By Claire West
Plans by the Public and Commercial Services union to legally challenge the government's cuts to civil service redundancy pay received a boost on Friday when the union's members voted overwhelmingly to reject the changes.
Of more than 80,000 people who voted in a consultative ballot, 90% agreed with the union's recommendation that the new civil service compensation scheme, which governs redundancy terms, should be rejected.
The union had previously informed the Treasury Solicitor of its intention to take a judicial review of the government's decision to lay a new scheme in parliament, and it will launch proceedings next week. It has also called on the government to reopen negotiations to agree a new scheme that protects members' rights.

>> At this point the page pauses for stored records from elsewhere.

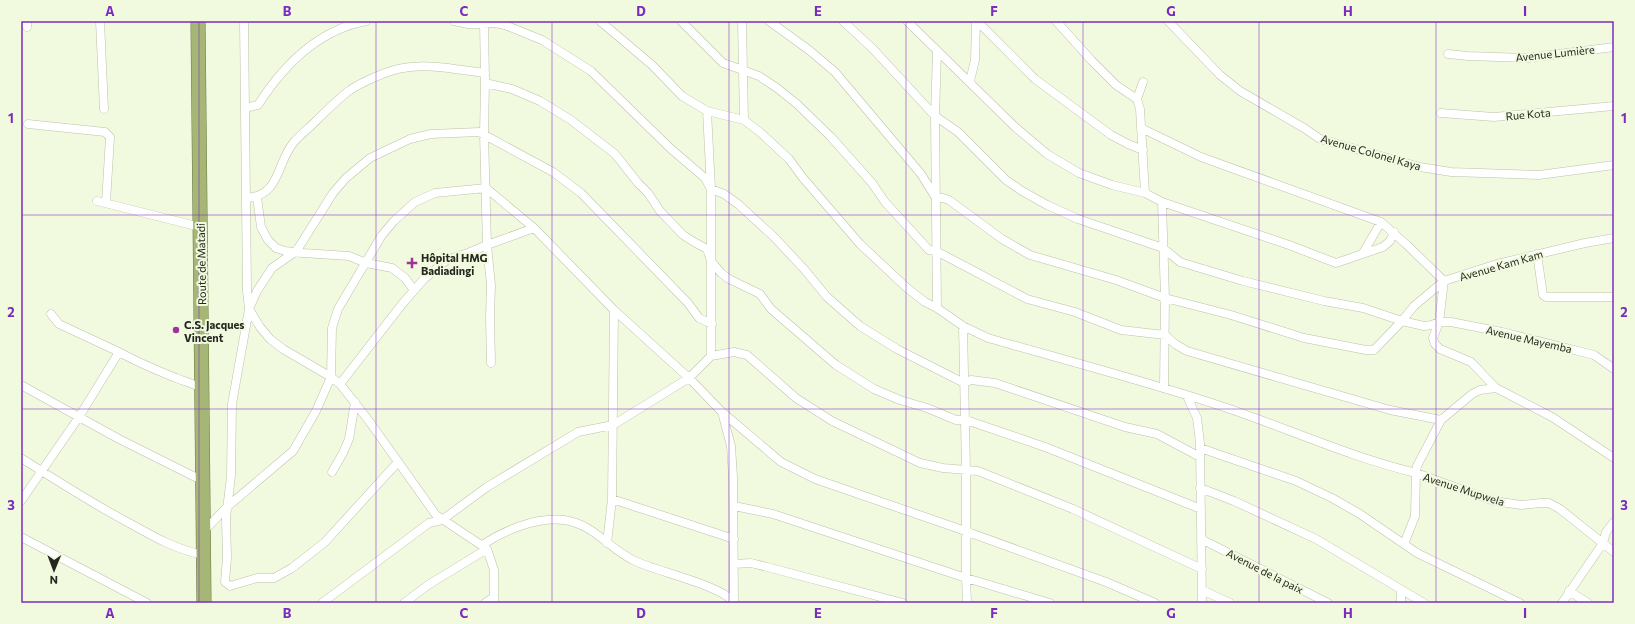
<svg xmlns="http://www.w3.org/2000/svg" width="1635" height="624" font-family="Commissioner,sans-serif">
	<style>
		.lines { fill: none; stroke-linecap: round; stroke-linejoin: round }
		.minor-casing { stroke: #bbc3aa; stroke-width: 9 }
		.trunk-casing { stroke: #6a7841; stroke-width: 15 }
		.minor { stroke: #fff; stroke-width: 8 }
		.trunk { stroke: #a6b676; stroke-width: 14 }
		.grid { fill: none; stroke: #7b2cbf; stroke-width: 1; stroke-opacity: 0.55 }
		.poi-dot { fill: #9e3496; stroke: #f1f9df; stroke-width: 1.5 }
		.labels { text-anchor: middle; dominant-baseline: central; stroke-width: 4; stroke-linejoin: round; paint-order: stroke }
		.street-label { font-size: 11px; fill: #26281f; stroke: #f1f9df }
		.poi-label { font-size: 11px; font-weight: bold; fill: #26281f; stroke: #f1f9df; text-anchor: start }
		.neatline { fill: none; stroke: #7b2cbf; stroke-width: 1.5 }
		.grid-label { font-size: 13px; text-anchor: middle; font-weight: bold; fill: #7b2cbf }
	</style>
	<rect width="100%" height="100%" fill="#f1f9df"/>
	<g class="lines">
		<defs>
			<path id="minor" d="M 100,21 L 104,109
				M 244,21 L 247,291 L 249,309 L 260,327 L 270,339 L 283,349 L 331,377 L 340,384 L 369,421 L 436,515 L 487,549 L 494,570 L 494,603
				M 454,21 L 468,24 L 495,23 L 505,25 L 542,40 L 591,71 L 671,149 L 705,178 L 711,189 L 724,194 L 738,204 L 774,237 L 804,269 L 827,297 L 860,326 L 897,349 L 964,383 L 971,380 L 995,383 L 1125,427 L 1157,434 L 1200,457
				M 484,21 L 485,83 L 484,134 L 487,245 L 491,285 L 490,317 L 491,363
				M 600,21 L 652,65 L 682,96 L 707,111 L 744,120 L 761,133 L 789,159 L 803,178 L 860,244 L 907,288 L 925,302 L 937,308 L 963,326 L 988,338 C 1065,360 1142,380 1218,405 C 1285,427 1349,457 1416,473 L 1417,466 L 1441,420 L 1472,394 L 1480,390 L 1496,388
				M 681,21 L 723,63 L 759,76 L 777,88 L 797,104 L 831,137 L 872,183 L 885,202 L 929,250 L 936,251 L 1027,299 L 1075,312 L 1121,330 L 1165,335 L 1175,344 L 1187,351 L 1390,410 L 1441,420
				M 742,21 L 744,120
				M 769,21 L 809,50 L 835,72 L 921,174 L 936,198 L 943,198 L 949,200 L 1002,239 L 1030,255 L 1116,280 L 1165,298 L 1231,315 L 1304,338 L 1366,350 L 1374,350 L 1402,321 L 1414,306 L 1444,281 L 1497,264 L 1585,243 L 1614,238
				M 843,21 L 873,49 L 935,116 L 958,132 L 1006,180 L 1022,191 L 1047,205 L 1078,219 L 1163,248 L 1180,262 L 1243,281 L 1324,301 L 1363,308 L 1402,321 L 1424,326 L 1432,325 L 1439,322 L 1451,322 L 1502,332 L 1594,355 L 1614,369
				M 907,21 L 1014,126 L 1047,154 L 1079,173 L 1112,185 L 1145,193 L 1162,202 L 1289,245 L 1336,263 L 1383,247 L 1390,241 L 1394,232
				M 977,21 L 1035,79 L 1111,135 L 1128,144 L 1143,150
				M 1056,21 L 1092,61 L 1116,85 L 1137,99
				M 1168,21 L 1220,75 L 1240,91 L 1304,128 L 1320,139 L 1420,167 L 1451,172 L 1539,175 L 1614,165
				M 27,27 L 27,21
				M 1448,54 L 1468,56 L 1527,58 L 1614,47
				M 970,81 L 975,60 L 976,21
				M 1143,82 L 1137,99 L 1140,109 L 1145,193
				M 485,83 L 512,89 L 540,101 L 571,120 L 615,154 L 638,183 L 648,193 L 660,211 L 683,235 L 694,242 L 707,249 L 711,261 L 721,273 L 729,279 L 760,294 L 771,309 L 836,365 L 874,389 L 900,400 L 927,408 L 956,420 L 966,420 L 1045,447 L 1201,509
				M 245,108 L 258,105 C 283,66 318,30 366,21
				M 1441,113 L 1494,117 L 1614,106
				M 28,124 L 105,132 L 110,137 L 106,203
				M 1141,128 L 1201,157 L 1381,222 L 1407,245 L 1444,281 L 1439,322 L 1433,338 L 1435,344 L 1440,349 L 1471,362 L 1496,388 L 1552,417 L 1614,458
				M 257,197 L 261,227 L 268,240 L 276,248 L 285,251 L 303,253 L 349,256 L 366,263 L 392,268 L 405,278 L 414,290
				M 246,198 C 281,196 276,163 294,142 C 301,134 309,128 316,121 C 327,110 338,99 350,90 C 362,82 389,70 403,68 C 430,63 459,70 485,73
				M 97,201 L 200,227
				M 1162,202 L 1165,298 L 1164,388
				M 1363,253 L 1381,222
				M 1537,254 L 1543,295 L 1546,297 L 1614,297
				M 937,308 L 935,116 L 937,52
				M 51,314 L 59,324 L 119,352
				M 963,326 L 966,470 L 966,578 L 967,603
				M 711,356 L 734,352 L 747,355 L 796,398 L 832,421 L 920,463 L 943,468 L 978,471 L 1073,509 L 1202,569
				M 340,384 L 403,303 L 424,279 L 448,259 L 468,253 L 487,245 L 534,228
				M 21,385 L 119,439 L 193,476 L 203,480
				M 1187,396 L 1197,418 L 1200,443 L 1202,603
				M 722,412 L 731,446 L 733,477 L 734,602
				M 1200,448 L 1296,481 L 1332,498 L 1360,514 L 1417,553 L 1520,603
				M 21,458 C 57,481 93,504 131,524 C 154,537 177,550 204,555
				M 398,462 L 325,542 L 292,568 L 274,578 L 257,578 L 230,586 L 225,582 L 227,558 L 226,518 L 231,476 L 232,404 L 249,309 L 257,291 L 272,268 L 295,252 L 299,247 L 333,193 L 346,178 L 370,158 L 410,139 L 431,134 L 479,132 L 553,172 L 581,193 L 688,303 L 699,318 L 712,324
				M 332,472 L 343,453 L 349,439 L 355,402
				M 1200,488 L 1234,501 L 1316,539 L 1424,603
				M 612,499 L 734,539
				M 21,501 L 79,417 L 119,352 C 137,362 156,370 176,378 C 185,382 194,383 202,389
				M 734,506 L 773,514 L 966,578 L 1050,603
				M 204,531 L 227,507 L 293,451 L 316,411 L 331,377 L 332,328 L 338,309 L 382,235 L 394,221 L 415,202 L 435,193 L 486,188 L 534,228 L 614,310 L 689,378 L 722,412 L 781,462 L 815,479 L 954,527 L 1106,582 L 1155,603
				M 21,537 L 147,603
				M 1201,539 L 1328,603
				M 607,543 L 612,499 L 614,310
				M 1404,544 L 1415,516 L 1416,473 L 1494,501 L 1521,505 L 1541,503 L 1549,503 L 1560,509 L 1614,552
				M 482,545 C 505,530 536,517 564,520 C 594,524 609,549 635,561 C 658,572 721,585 735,603
				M 734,564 L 751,563 L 767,567 L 903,603
				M 1202,590 L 1230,603
				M 1401,590 L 1401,603
				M 1569,591 L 1588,603
				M 322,603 L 429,523 L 442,520 L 487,487 L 578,432 L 613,425 L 689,378 L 711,356 L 711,189 L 707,111
				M 404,603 L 428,585 L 487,549
				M 485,603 L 494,597
				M 1562,603 L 1603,543 L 1606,532 L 1614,522"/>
			<path id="trunk" d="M 198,21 L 204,603"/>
		</defs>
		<use href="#minor" class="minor-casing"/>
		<use href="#trunk" class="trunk-casing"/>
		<use href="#minor" class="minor"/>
		<use href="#trunk" class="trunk"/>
	</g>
	<path class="grid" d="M 199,21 L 199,603M 376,21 L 376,603M 552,21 L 552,603M 729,21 L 729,603M 906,21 L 906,603M 1083,21 L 1083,603M 1259,21 L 1259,603M 1436,21 L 1436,603M 21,215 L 1614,215M 21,409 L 1614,409"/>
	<g class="poi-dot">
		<path d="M410 257h4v4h4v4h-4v4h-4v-4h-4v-4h4z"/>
		<circle cx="176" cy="330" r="4"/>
	</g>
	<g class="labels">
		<g class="street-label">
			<text transform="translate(1555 53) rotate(-6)">Avenue Lumière</text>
			<text transform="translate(1528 114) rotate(-5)">Rue Kota</text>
			<text transform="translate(1371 152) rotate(16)">Avenue Colonel Kaya</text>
			<text transform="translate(201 264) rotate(-91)">Route de Matadi</text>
			<text transform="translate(1501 265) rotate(-16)">Avenue Kam Kam</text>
			<text transform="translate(1529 339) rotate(13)">Avenue Mayemba</text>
			<text transform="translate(1464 489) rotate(18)">Avenue Mupwela</text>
			<text transform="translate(1265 571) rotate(27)">Avenue de la paix</text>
		</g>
		<g class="poi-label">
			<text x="421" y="257">Hôpital HMG<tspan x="421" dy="13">Badiadingi</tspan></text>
			<text x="184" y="324">C.S. Jacques<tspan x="184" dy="13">Vincent</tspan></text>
		</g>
	</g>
	<rect width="1635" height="624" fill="none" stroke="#f1f9df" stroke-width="44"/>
	<g transform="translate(54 570) rotate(181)" stroke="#f1f9df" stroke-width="3" paint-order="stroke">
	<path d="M0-3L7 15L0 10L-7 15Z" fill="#26281f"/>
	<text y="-6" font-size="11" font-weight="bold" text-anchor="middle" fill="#26281f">N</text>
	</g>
	<rect x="22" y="22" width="1591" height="580" class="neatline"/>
	<g class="grid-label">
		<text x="110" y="16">A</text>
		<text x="287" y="16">B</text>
		<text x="464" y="16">C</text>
		<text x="641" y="16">D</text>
		<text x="818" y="16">E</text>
		<text x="994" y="16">F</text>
		<text x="1171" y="16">G</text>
		<text x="1348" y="16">H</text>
		<text x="1525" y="16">I</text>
		<text x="11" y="123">1</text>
		<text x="1624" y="123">1</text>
		<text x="11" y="317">2</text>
		<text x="1624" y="317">2</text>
		<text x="11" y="510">3</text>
		<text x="1624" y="510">3</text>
		<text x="110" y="618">A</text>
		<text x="287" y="618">B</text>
		<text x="464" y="618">C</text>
		<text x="641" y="618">D</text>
		<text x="818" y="618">E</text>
		<text x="994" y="618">F</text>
		<text x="1171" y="618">G</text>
		<text x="1348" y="618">H</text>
		<text x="1525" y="618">I</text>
	</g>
</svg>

PCS successfully overturned the previous government's imposed cuts to the compensation scheme after proving in the High Court that it was unlawful to reduce rights that had accrued through length of service without the union's agreement.
The new scheme removes the need for ministers to agree this or any future cut with its staff, meaning it can impose reductions at will. This, the union says, is a gross abuse of the government's unique power as both employer and legislator.
The union's case is that the cuts breach the European Convention on Human Rights. In November parliament's human rights joint committee reported that the government had failed to make the necessary case for overriding civil servants' rights.]
In the same ballot, members also backed by 96% the union's national campaign against cuts to jobs, pay, pensions and public services. PCS is working with other unions and community groups to co-ordinate campaigns, including possible industrial action and preparing for the TUC demonstration in London on 26 March.
PCS general secretary Mark Serwotka said: "Our members have sent a crystal clear message that they will not tolerate their contracts being ripped up simply to allow the government to slash jobs and public services.
"There is an alternative to the spending cuts which would see us invest in our future and target those wealthy individuals and organisations who go to great lengths to avoid paying tens of billions of pounds in taxes and starve our economy of vital revenue."